» Task prompt: Collect each line of the records containing the string "girafe".

Start of Data under study

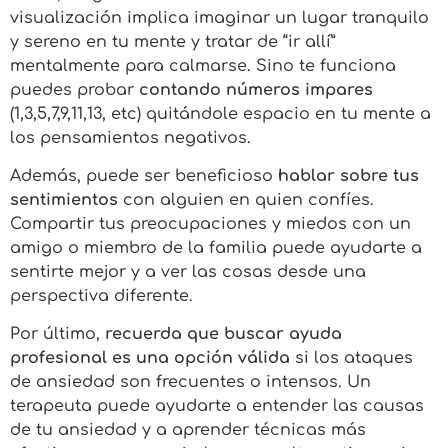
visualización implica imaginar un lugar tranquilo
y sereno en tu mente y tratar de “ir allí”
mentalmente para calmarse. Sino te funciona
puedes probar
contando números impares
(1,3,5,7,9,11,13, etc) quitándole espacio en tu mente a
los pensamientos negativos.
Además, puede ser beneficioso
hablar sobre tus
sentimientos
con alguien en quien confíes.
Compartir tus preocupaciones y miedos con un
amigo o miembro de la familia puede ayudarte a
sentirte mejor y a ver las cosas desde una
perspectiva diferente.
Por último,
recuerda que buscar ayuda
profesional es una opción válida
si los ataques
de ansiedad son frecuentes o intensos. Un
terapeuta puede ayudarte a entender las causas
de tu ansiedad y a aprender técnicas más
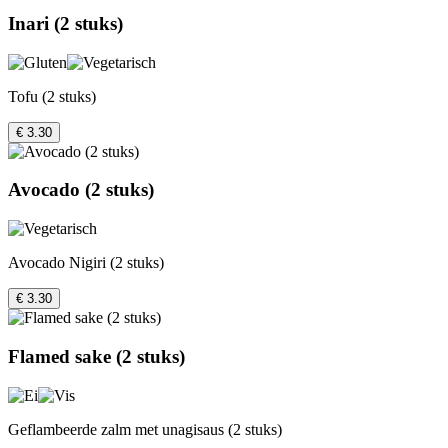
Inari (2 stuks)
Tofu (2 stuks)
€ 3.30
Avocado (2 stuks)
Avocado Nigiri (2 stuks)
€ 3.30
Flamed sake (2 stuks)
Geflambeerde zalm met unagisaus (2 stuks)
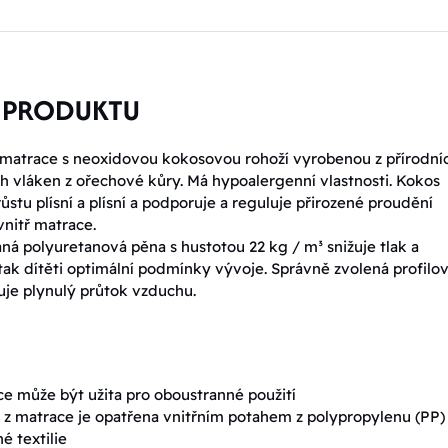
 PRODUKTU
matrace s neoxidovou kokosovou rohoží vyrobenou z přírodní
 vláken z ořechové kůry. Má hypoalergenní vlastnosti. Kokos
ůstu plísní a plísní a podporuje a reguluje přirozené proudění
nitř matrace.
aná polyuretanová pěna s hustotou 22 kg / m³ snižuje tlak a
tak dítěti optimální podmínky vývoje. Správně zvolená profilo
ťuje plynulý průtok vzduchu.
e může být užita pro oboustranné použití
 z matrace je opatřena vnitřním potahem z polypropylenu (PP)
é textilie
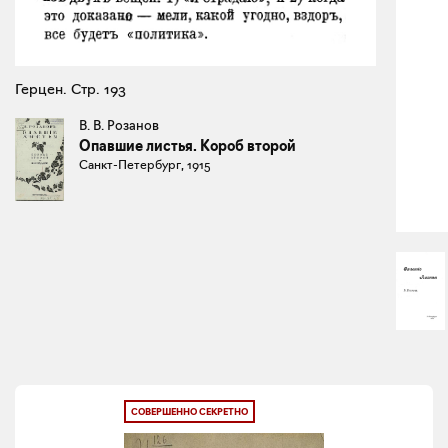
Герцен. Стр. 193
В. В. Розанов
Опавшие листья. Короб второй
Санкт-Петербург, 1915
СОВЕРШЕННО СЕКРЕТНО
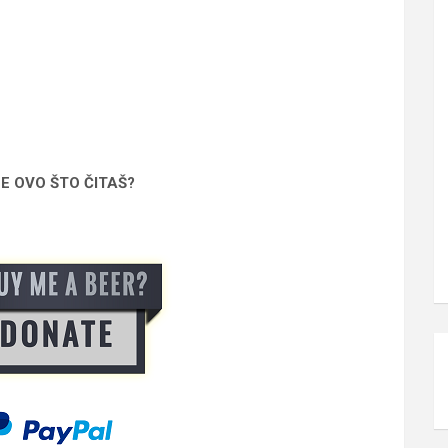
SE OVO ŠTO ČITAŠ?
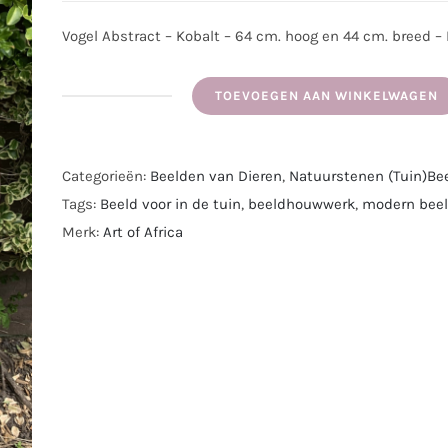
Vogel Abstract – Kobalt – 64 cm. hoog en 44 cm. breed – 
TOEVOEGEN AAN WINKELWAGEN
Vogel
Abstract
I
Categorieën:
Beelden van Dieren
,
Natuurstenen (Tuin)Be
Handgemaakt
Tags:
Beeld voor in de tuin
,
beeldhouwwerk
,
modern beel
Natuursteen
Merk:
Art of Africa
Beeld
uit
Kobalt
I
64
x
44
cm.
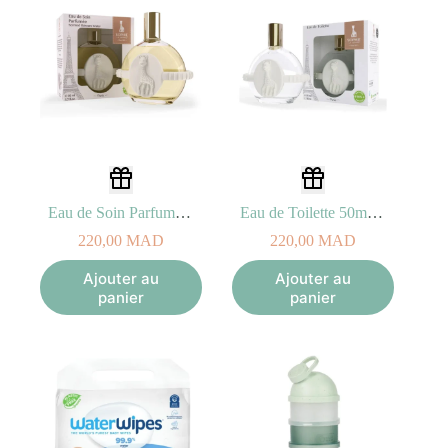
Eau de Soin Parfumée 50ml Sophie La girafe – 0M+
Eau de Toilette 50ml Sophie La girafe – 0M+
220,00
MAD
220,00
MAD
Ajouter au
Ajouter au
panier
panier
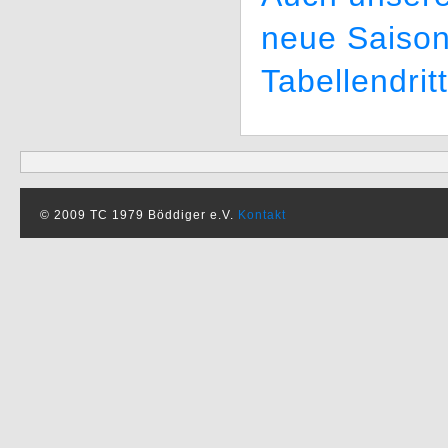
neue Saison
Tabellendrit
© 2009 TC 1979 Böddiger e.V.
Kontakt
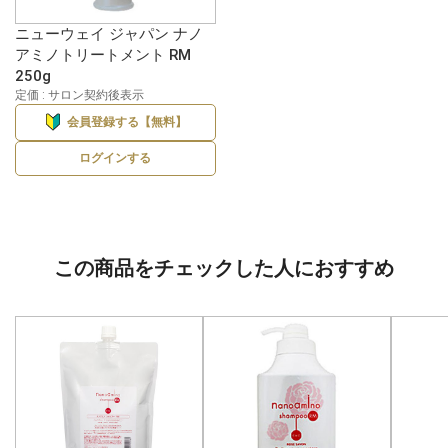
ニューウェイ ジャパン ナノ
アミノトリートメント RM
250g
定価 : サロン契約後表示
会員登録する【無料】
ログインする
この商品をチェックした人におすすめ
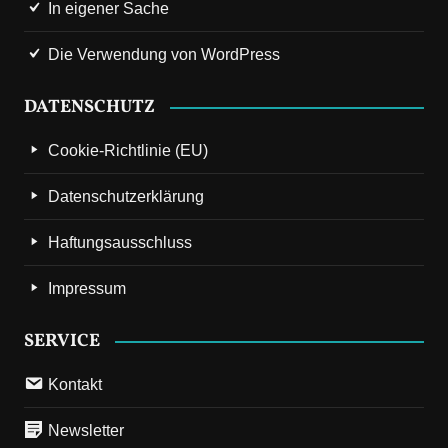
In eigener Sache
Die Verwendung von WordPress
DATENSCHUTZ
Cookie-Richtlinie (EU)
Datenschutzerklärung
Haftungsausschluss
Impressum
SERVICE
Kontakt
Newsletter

End of Data under study

» Solution to the problem:
Eau de Soin Parfumée 50ml Sophie La girafe – 0M+
Eau de Toilette 50ml Sophie La girafe – 0M+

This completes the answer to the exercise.